A hospital and doctor fixed indemnity insurance plan pays you a set benefit amount when you receive a specific medical service covered in the plan. It’s that simple.
Other sites might call it fixed-benefit insurance, fee for service insurance, or medical indemnity insurance, but they are all talking about the same thing: a predetermined cash benefit paid out when you use a specified health care service.
Complicated name, but simple concept.
Fixed indemnity insurance is designed to supplement your major medical plan.
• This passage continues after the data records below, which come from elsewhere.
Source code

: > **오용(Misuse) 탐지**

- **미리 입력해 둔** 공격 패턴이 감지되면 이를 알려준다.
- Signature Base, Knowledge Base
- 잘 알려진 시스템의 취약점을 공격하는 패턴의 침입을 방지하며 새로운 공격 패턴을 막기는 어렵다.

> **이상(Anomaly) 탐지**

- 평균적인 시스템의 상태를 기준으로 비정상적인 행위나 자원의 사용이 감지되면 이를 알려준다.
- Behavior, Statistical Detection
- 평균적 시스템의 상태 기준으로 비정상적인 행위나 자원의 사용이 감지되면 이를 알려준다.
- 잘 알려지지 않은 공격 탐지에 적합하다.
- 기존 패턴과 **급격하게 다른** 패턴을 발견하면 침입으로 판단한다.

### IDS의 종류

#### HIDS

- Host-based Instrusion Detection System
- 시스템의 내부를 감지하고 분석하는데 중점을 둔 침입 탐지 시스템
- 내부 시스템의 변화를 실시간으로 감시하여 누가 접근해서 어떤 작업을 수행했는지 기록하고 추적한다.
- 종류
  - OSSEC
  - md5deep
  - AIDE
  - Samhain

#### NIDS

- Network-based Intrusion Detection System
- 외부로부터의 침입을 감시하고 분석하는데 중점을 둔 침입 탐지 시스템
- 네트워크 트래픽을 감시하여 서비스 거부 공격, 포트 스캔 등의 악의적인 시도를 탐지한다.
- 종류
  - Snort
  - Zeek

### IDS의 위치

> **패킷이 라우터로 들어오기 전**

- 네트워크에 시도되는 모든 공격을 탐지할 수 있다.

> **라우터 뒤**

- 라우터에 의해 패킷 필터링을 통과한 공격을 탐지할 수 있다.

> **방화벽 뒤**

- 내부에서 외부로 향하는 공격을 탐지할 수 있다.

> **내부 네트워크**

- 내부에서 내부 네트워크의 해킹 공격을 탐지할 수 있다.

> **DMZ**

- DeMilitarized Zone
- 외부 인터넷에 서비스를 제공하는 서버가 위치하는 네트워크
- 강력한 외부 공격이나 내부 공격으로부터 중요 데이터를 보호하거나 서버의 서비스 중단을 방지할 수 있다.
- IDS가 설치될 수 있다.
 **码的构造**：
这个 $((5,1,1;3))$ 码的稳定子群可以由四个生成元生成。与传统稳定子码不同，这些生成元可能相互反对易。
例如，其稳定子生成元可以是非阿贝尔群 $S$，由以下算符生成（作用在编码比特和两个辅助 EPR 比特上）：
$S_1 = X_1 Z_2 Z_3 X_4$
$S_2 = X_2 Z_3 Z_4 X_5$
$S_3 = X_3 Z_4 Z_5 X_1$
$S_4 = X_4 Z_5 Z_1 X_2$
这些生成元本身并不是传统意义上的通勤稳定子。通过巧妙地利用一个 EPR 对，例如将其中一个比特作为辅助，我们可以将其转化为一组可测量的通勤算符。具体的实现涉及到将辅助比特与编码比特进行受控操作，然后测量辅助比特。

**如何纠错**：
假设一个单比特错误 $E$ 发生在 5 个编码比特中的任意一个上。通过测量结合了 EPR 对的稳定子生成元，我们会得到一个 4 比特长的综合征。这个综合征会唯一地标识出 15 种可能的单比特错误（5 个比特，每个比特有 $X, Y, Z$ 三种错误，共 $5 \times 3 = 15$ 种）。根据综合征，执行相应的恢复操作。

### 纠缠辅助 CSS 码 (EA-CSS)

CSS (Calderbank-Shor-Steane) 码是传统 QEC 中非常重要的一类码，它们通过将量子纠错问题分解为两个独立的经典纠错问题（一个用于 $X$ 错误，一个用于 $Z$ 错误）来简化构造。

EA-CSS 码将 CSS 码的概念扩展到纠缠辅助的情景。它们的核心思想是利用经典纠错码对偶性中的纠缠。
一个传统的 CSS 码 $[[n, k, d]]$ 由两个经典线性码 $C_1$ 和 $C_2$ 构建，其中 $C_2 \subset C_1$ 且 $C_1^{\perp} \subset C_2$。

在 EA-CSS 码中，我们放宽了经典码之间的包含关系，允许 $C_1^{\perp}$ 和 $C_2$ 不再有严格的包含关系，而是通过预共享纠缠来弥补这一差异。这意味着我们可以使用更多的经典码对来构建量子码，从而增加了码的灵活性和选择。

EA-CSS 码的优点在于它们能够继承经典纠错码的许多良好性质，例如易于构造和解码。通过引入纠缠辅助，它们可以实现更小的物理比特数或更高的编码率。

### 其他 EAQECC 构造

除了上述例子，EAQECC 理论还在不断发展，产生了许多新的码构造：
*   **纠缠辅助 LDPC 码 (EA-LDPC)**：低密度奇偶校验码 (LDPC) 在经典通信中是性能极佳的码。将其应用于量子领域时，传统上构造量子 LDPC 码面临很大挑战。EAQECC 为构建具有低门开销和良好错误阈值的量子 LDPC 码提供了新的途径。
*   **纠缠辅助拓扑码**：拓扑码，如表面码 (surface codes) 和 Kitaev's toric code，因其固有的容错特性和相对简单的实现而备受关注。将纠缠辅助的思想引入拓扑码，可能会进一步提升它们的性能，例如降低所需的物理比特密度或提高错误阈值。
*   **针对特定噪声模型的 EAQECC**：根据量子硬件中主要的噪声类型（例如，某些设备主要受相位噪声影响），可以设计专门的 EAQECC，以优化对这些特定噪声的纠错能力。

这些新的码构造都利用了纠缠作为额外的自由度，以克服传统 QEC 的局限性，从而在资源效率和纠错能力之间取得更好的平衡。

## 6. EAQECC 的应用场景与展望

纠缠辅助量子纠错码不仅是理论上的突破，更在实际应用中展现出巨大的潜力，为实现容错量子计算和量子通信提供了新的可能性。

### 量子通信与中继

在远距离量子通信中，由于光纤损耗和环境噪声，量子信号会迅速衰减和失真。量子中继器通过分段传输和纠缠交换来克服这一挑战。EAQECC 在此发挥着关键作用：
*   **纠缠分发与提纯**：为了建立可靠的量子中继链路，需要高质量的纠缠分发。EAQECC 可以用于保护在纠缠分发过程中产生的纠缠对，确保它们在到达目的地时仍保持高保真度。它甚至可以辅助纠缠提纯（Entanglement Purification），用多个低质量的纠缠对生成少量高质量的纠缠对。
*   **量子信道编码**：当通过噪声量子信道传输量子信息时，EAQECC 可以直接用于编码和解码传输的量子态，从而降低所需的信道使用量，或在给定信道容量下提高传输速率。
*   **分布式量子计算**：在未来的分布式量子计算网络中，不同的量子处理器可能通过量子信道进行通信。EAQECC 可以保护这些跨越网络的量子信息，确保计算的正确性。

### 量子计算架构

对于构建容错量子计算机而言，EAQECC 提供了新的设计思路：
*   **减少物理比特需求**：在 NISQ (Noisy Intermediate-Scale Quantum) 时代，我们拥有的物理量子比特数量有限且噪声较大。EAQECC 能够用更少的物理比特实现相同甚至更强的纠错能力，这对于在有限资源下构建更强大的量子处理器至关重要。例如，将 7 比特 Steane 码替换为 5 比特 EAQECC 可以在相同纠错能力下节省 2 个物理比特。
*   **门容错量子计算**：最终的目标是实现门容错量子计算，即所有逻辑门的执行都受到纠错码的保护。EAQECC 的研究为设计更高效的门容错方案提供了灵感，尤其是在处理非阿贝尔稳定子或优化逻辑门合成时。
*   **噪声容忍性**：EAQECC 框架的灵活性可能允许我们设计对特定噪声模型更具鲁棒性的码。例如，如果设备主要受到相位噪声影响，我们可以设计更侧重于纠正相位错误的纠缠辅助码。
Generally, your health insurance works on a “you pay first” basis. You pay a deductible amount, you pay a copay for a certain service, or you reach a maximum out of pocket expense for the year. In all those cases, your insurance covers your expenses after you hit those benchmarks.
A hospital and doctor fixed indemnity plan works opposite to health insurance. You go for a covered hospital or doctor service and then you get paid a set amount of cash for that service. You typically don’t have to meet a deductible or pay a copay. You’re paid the set benefit when the claim is submitted for that covered service.
You might hear this type of coverage called first dollar coverage, because you get your benefits paid first, without having to hit a deductible or copay.
Your major medical insurance may have network restrictions for your care, so keep those in mind. Also, some hospital and doctor plans offer service rate discounts at certain locations, so carefully choosing where you get your care can help you save.